Verification of a physiologically based pharmacokinetic model of ritonavir to estimate drug-drug interaction potential of CYP3A4 substrates

Ritonavir is one of several ketoconazole alternatives used to evaluate strong CYP3A4 inhibition potential in clinical drug-drug interaction (DDI) studies. In this study, four physiologically based pharmacokinetic (PBPK) models of ritonavir as an in vivo time-dependent inhibitor of CYP3A4 were created and verified for oral doses of 20, 50, 100 and 200mg using the fraction absorbed (F-a) and oral clearance (CLoral) values reported in the literature, because transporter and CYP enzyme reaction phenotyping data were not available.

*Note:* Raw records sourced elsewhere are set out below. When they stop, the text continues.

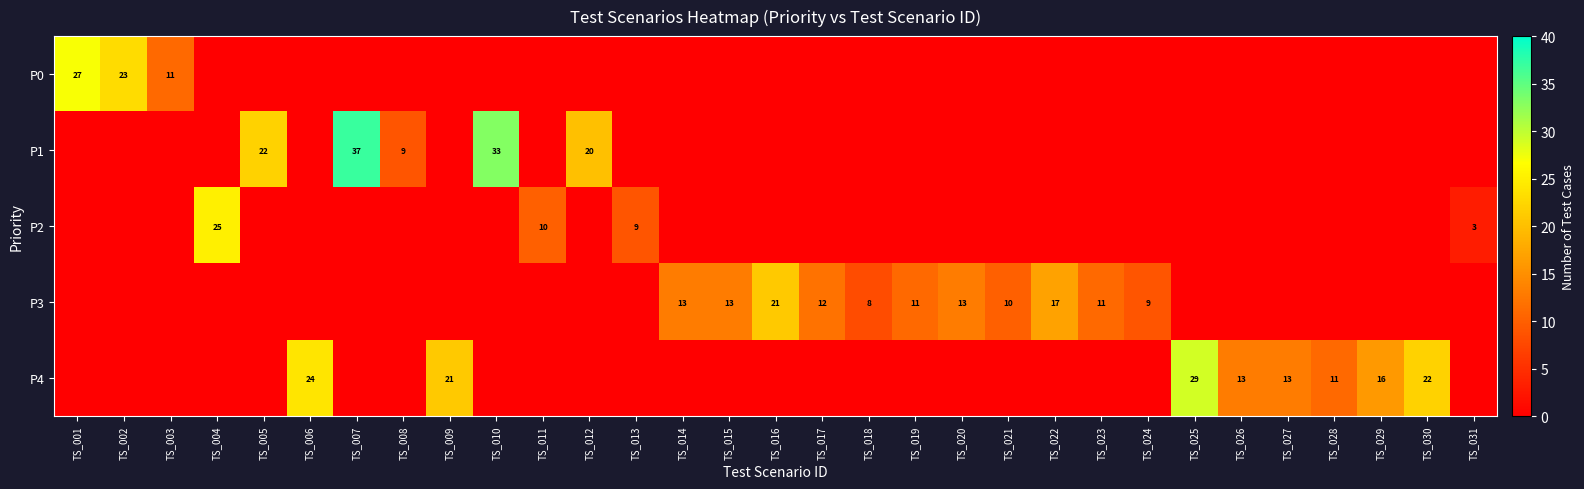

What is the spread (max minus min) of values at TS_014?

13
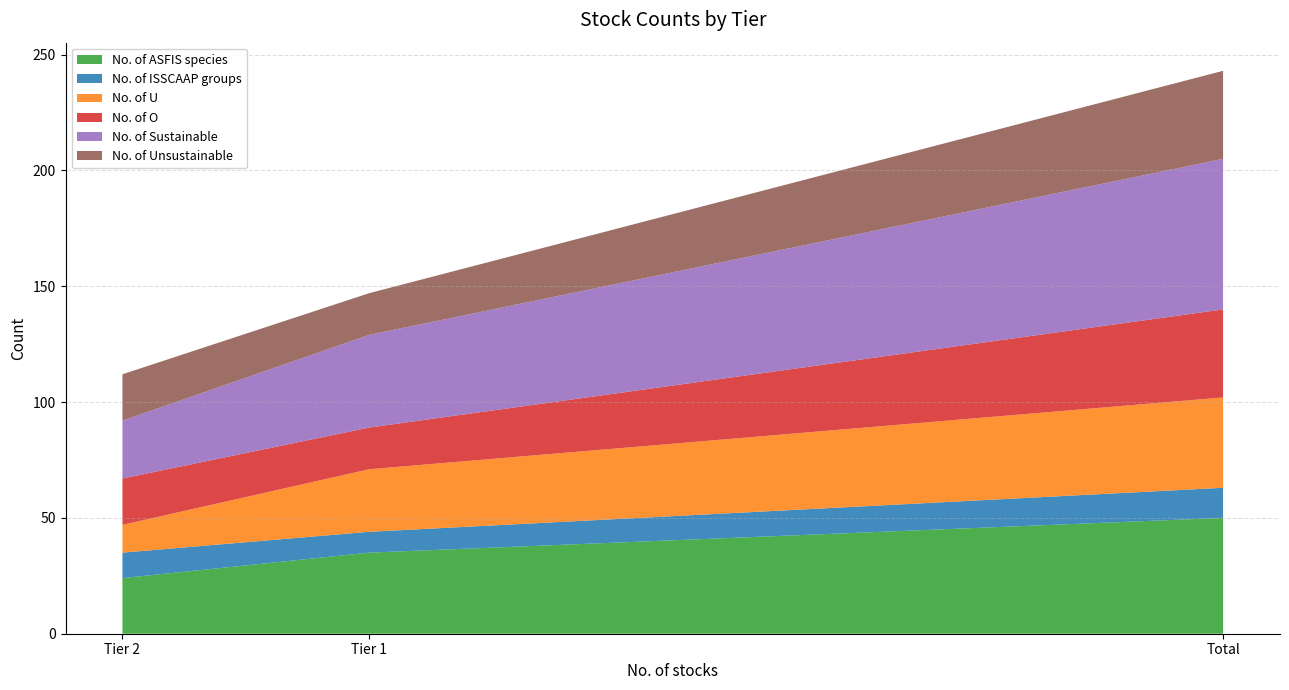

Reading left to right, list all the values displayed in this chart.

No. of ASFIS species: Tier 1=35	Tier 2=24	Total=50
No. of ISSCAAP groups: Tier 1=9	Tier 2=11	Total=13
No. of U: Tier 1=27	Tier 2=12	Total=39
No. of O: Tier 1=18	Tier 2=20	Total=38
No. of Sustainable: Tier 1=40	Tier 2=25	Total=65
No. of Unsustainable: Tier 1=18	Tier 2=20	Total=38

The models were used subsequently to predict and compare the magnitude of the AUC increase in nine reference DDI studies evaluating the effect of ritonavir at steady-state on midazolam (CYP3A4 substrate) exposure. Midazolam AUC and C-max ratios were predicted within 2-fold of the respective observations in seven studies. Simulations of the hepatic and gut CYP3A4 abundance after multiple oral dosing of ritonavir indicated that a 3-day treatment with ritonavir 100mg twice daily is sufficient to reach maximal CYP3A4 inhibition and subsequent systemic exposure increase of a CYP3A4 substrate, resulting in the reliable estimation of f(m,CYP3A4). The ritonavir model was submitted as part of the new drug application for Kisqali (R) (ribociclib) and accepted by health authorities.